Comunque sia, Che razza di musica inaugura -o almeno dovrebbe inaugurare -una riflessione importante sull'identità che ha oggi quella musica che prende il nome di jazz. Una riflessione che non mi pare finora si sia veramente aperta (la mia sensazione, non so quanto corretta, è che il libro di Zenni sia stato un po' snobbato tra gli appassionati e gli addetti ai lavori) e che potrebbe avvalersi -in modo affatto diverso -anche di un altro interessantissimo libro che ho appena finito di leggere: Eseguire l'inatteso. Ontologia della musica e improvvisazione di Alessandro Bertinetto.

In questo caso si tratta di un'opera che riassume l'ampio dibattito che da qualche anno si è creato tra i filosofi sul tema dell'improvvisazione e che ne discute in modo assai elaborato lo statuto oggettuale, i presupposti estetici, la sua normatività interna e via discorrendo. Anche qui, sono molti i cliché e i pregiudizi da svelare e scalzare. Ma per farlo, accanto agli studi dotti e ben informati, serve ancora una volta un dibattito -si badi, non da fazine, ma attento e ponderato -che speriamo si avvii. Per il piacere di comprendere meglio la musica che amiamo, ma anche per aprire un diverso versante attraverso il quale far parlare di lei, della sua complessità, ricchezza, innovatività -in una parola sola, della sua bellezza.



La frequentazione dei grandi, anche sporadica ma possibilmente regolare, aiuta a tornare sull'attualità con sguardo sempre rinnovato. Non è un concetto granché originale, ma molto spesso si dimentica di metterlo in pratica, per il tempo che manca e le cose nuove che si accavallano in sala d'attesa.
Per esempio, mi piace tornare spesso su un piccolo libro, che immancabilmente mi ripaga del tempo ad esso accordato, alimentando nuovi spunti di riflessione. Si tratta di "Poetica della Musica": una raccolta di conferenze che Igor Stravinskij tenne all'Università di Harvard. La mia copia è pubblicata in italiano da Edizioni Curci, 1995.

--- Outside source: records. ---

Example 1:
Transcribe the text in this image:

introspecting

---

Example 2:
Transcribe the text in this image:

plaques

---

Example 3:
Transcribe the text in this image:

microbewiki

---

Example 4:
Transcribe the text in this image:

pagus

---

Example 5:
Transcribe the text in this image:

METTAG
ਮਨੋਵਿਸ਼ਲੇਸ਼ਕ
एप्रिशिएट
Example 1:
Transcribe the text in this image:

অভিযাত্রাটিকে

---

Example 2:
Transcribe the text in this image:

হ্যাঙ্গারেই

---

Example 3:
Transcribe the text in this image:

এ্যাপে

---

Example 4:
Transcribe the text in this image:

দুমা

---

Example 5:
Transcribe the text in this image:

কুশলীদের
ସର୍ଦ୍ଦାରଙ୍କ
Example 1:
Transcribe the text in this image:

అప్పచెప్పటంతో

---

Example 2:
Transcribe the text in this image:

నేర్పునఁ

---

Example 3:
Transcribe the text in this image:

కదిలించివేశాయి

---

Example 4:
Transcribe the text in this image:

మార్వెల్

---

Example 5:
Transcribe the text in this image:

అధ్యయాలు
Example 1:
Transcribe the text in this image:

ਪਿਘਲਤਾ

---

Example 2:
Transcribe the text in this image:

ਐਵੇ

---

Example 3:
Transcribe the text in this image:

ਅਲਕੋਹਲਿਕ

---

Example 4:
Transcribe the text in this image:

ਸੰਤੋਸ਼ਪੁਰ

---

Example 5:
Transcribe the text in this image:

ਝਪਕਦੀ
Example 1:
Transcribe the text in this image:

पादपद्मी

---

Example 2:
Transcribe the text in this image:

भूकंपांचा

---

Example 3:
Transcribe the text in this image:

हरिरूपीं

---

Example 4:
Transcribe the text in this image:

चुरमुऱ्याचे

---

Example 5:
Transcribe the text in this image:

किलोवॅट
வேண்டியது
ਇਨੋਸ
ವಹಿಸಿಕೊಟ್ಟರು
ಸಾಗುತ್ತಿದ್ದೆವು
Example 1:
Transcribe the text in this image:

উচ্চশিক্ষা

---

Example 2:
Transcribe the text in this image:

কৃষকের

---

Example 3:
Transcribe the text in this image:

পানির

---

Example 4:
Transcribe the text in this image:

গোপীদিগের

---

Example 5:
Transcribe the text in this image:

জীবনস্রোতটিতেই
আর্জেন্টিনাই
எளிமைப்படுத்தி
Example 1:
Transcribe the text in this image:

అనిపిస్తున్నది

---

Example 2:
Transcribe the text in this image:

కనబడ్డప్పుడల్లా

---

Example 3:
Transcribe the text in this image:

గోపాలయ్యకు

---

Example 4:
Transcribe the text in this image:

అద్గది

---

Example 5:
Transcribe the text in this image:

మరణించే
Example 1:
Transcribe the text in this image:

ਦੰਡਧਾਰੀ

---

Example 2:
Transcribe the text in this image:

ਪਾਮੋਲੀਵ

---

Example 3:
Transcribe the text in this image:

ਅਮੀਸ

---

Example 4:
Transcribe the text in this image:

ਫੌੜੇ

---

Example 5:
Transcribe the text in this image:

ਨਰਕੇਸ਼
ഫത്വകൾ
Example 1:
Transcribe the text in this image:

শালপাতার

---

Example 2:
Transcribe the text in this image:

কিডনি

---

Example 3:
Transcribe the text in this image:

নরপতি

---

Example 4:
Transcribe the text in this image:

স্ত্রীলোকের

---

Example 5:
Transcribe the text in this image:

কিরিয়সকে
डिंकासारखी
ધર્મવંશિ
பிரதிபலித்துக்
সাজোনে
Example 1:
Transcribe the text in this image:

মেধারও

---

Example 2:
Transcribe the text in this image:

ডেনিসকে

Da questo libretto lungo poco più di cento pagine, propongo un paio di paragrafi, dedicati alla libertà nella creazione artistica: "(l'immaginazione) non è soltanto la madre del capriccio, ma la forza che serve e rifornisce la volontà creatrice.
La funzione del creatore è di vagliare gli elementi che ne riceve, poiché è necessario che l'attività umana imponga a se stessa i propri limiti. Più l'arte è vagliata, limitata, elaborata, più essa è libera.

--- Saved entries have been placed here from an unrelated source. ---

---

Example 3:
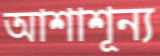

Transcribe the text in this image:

আশাশূন্য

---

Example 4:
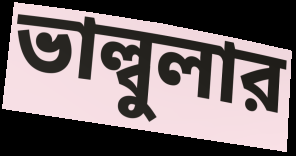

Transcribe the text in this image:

ভাল্বুলার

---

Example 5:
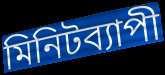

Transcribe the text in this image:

মিনিটব্যাপী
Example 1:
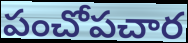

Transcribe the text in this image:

పంచోపచార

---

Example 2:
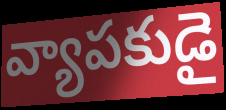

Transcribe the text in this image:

వ్యాపకుడై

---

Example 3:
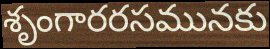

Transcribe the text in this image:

శృంగారరసమునకు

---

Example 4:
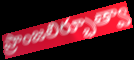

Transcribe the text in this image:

ప్రాంజలిర్భూత్వా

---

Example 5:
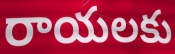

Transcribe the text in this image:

రాయలకు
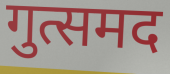
गुत्समद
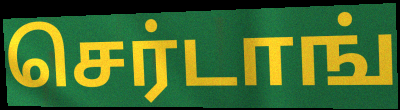
செர்டாங்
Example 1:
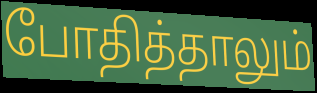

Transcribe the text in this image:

போதித்தாலும்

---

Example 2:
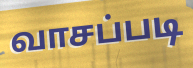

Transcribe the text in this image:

வாசப்படி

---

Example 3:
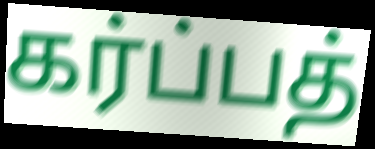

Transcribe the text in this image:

கர்ப்பத்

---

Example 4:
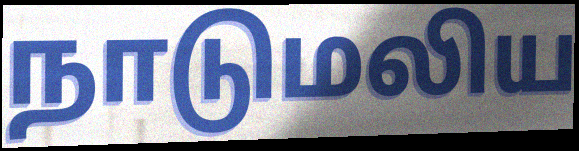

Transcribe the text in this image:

நாடுமலிய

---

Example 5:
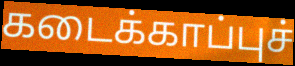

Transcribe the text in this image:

கடைக்காப்புச்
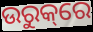
ଉରୁକ୍‌ରେ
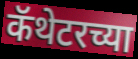
कॅथेटरच्या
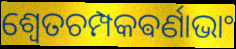
ଶ୍ଵେତଚମ୍ପକଵର୍ଣାଭାଂ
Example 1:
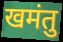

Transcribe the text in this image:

खमंतु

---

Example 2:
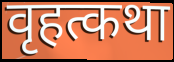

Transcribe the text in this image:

वृहत्कथा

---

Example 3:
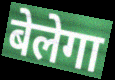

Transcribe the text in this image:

बेलेगा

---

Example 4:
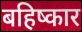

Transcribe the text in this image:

बहिष्कार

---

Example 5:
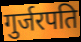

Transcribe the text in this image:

गुर्जरपति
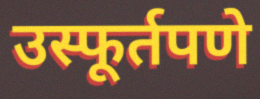
उस्फूर्तपणे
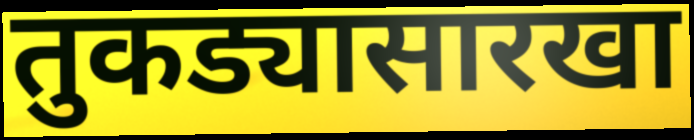
तुकड्यासारखा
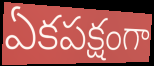
ఏకపక్షంగా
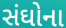
સંઘોના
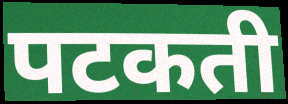
पटकती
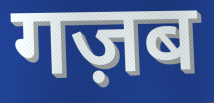
गज़ब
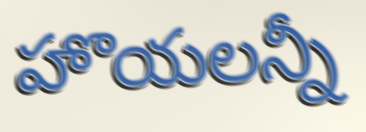
హొయలన్నీ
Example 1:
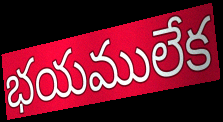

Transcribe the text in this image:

భయములేక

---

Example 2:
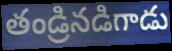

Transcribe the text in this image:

తండ్రినడిగాడు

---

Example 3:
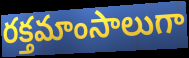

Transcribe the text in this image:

రక్తమాంసాలుగా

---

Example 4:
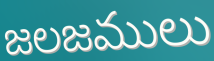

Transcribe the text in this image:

జలజములు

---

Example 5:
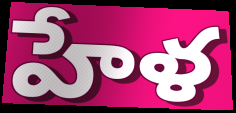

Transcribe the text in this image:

హేళ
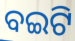
ବଇଟି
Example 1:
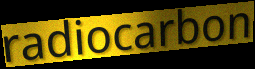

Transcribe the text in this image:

radiocarbon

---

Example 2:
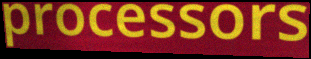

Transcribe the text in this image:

processors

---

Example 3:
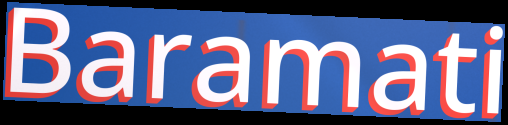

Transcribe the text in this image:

Baramati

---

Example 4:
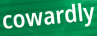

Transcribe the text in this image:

cowardly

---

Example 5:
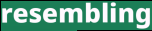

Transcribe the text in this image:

resembling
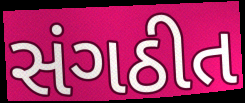
સંગઠીત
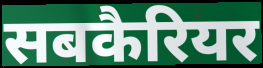
सबकैरियर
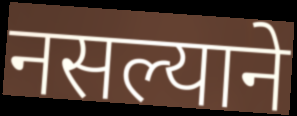
नसल्याने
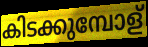
കിടക്കുമ്പോള്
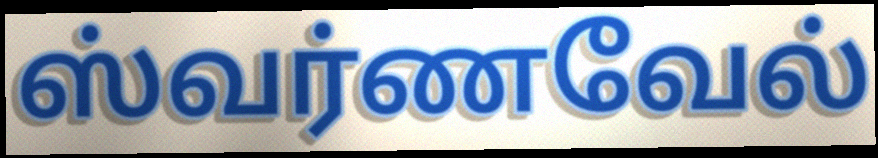
ஸ்வர்ணவேல்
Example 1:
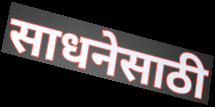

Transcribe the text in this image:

साधनेसाठी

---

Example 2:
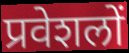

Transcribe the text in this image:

प्रवेशलों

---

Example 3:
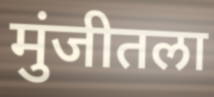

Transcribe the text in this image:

मुंजीतला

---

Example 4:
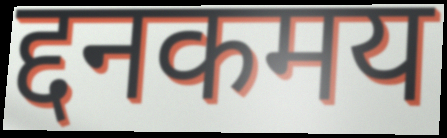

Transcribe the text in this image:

द्दनकमय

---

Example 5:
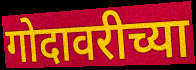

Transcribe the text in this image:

गोदावरीच्या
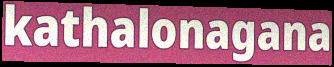
kathalonagana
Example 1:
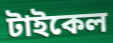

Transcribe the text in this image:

টাইকেল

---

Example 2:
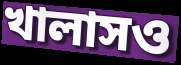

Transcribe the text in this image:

খালাসও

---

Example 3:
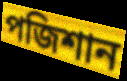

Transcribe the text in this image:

পজিশান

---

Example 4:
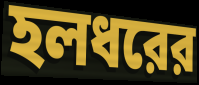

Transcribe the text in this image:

হলধরের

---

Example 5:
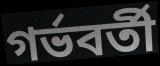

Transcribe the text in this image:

গর্ভবর্তী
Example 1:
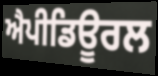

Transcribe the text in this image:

ਐਪੀਡਿਊਰਲ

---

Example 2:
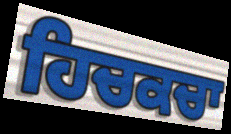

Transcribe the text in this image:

ਹਿਚਕਚਾ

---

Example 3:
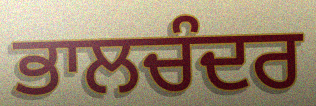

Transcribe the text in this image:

ਭਾਲਚੰਦਰ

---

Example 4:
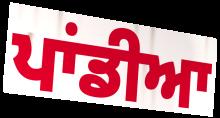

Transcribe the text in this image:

ਪਾਂਡੀਆ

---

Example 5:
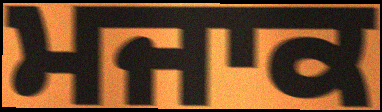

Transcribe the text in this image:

ਮਜਾਕ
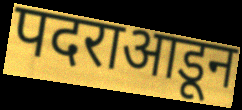
पदराआडून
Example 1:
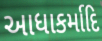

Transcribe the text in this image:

આધાકર્માદિ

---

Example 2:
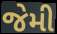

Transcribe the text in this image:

જેમી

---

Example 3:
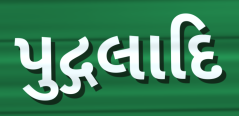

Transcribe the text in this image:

પુદ્ગલાદિ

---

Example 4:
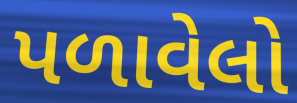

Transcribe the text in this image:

પળાવેલો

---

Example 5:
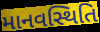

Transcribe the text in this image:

માનવસ્થિતિ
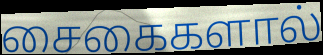
சைகைகளால்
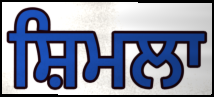
ਸ਼ਿਮਲਾ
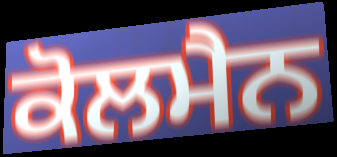
ਕੋਲਮੈਨ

Per quel che mi riguarda, io provo una specie di terrore quando, al momento di mettermi al lavoro e innanzi alle infinite possibilità che mi si offrono, ho la sensazione che tutto mi sia permesso. Se tutto mi è permesso, il meglio e il peggio, se nulla mi oppone resistenza, ogni sforzo è inconcepibile, io non posso appoggiarmi a nulla per costruire e quindi ogni impresa sarebbe vana."

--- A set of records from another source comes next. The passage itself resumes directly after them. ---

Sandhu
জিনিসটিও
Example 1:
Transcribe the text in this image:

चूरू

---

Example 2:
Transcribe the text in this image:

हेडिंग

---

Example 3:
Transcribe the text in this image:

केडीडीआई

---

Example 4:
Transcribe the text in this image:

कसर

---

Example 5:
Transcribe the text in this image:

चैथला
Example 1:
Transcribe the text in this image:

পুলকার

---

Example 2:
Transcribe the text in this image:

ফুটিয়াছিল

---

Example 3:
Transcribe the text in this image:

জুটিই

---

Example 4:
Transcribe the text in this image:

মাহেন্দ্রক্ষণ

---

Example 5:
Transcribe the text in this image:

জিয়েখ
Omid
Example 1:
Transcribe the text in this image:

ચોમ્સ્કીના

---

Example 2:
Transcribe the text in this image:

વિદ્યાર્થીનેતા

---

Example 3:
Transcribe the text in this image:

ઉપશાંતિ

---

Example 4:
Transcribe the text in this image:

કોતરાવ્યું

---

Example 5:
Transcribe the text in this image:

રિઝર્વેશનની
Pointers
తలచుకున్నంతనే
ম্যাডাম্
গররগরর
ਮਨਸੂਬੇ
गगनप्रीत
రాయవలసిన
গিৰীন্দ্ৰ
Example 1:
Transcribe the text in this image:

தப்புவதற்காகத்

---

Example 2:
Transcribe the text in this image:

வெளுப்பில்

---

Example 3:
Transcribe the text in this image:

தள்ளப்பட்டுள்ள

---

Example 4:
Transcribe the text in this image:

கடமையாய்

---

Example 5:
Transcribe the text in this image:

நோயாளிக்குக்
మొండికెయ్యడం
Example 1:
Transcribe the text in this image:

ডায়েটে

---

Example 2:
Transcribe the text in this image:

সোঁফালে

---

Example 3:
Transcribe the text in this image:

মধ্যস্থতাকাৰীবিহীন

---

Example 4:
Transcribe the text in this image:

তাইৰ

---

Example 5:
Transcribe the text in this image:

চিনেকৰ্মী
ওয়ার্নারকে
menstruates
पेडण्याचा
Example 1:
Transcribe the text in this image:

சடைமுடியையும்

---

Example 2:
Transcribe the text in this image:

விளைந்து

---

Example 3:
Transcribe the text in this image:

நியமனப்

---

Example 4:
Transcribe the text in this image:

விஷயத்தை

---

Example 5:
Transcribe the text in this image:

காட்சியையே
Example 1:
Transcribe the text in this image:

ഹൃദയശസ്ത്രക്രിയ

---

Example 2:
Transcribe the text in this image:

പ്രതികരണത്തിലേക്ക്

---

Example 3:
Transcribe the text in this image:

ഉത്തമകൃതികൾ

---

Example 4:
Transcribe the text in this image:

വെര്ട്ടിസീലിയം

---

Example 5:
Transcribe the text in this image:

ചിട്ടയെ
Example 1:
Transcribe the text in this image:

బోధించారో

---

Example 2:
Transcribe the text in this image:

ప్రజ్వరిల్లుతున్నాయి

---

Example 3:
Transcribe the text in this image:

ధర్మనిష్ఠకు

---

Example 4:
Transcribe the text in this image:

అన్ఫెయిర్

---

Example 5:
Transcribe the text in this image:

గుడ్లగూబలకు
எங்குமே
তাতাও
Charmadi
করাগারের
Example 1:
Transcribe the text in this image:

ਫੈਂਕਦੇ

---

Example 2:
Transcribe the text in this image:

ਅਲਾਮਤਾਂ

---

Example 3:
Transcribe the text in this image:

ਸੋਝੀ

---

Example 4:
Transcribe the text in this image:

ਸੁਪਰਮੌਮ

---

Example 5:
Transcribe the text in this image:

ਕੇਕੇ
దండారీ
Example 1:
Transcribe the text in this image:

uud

Sono riflessioni che a prima vista sembrerebbero lontane dall'atteggiamento che sostiene l'improvvisazione. In realtà anche il grande improvvisatore ha necessità di porre limiti alla propria libertà. A maggior ragione, non gli è permesso il terrore di fronte alle infinite possibilità che gli si offrono. Terrore che è possibile solo nella creazione a tavolino, davanti a un foglio bianco. Non davanti a una platea, che attende di condividere la musica con chi la crea, in tempo reale.